Al Riley (born March 4, 1953) is a former Democratic member of the Illinois House of Representatives, representing the 38th District between January, 2007 and January 2019. The district includes all or portions of Country Club Hills, Flossmoor, Frankfort, Frankfort Square, Hazel Crest, Homewood, Markham, Matteson, Oak Forest, Olympia Fields, Park Forest, Richton Park, Tinley Park, and University Park.

On September 26, 2017, Riley announced he would not seek reelection to a seventh term.

==Early life==

Riley is an urban planner and statistician by profession, having published and conducted research in the fields of education, economic analysis, cancer clinical trials and health planning. He held executive positions in higher education, county government, medical research and the private sector. His education includes: B.A., Economic Geography/Secondary Education, Chicago State University; Masters, Urban Planning and Policy Analysis and Doctoral study in Economic Policy Analysis, University of Illinois at Chicago.

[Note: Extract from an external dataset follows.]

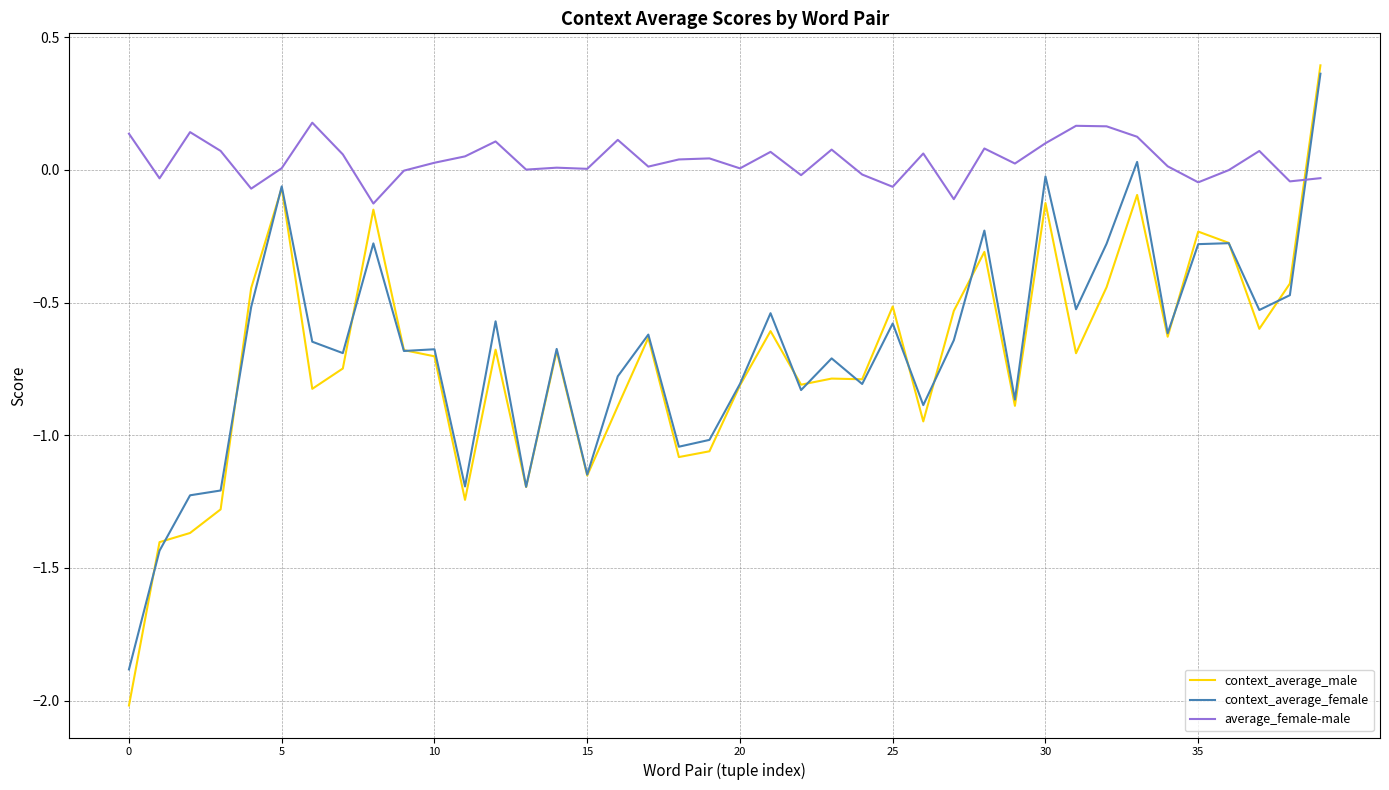

Which series has the largest range (max minus min)?

context_average_male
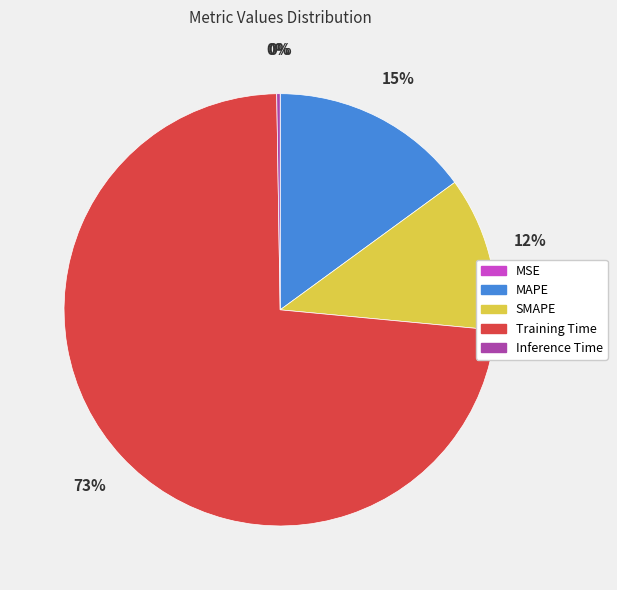

Does Training Time account for over 50% of the chart?

Yes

Previous or current professional, elected and civic positions include: Adjunct Professor, Business and Public Administration, Governors State University (1997–2011); Trustee, Village of Olympia Fields (1994–2005); Trustee, Rich Township (2005); member, American Institute of Certified Planners; American Planning Association; member, UIC College of Urban Planning and Public Administration Alumni Board; American Statistical Association, Executive Board, Calumet Council, Boy Scouts of America; and the Illinois Philharmonic Orchestra Board. He served in the United States Army in active and reserve roles in the branches of Psychological Operations and Civil Affairs (1972–78).

==Political career==

Riley held the position of Assistant Majority Leader in the Illinois House of Representatives for two terms during his twelve-year tenure. Riley also holds the elected position of Rich Township Supervisor in Cook County, Illinois. He has held this position since 2006. Riley is also one of two State Central Committeemen from the Second Congressional District of Illinois, a position he shares with Robin Kelly, Congresswoman of the Second Congressional District.

A member of seven House committees and five subcommittees in his last term, Riley chaired the important House Committee on State Government Administration. He is also a member of the bipartisan, bicameral Commission on Government Forecasting and Accountability (COGFA), which "is mandated to report to the General Assembly on economic trends in relation to long-range planning and budgeting; and to study and make such recommendations as it deems appropriate on local and regional economic and fiscal policies and on federal fiscal policy as it may affect Illinois".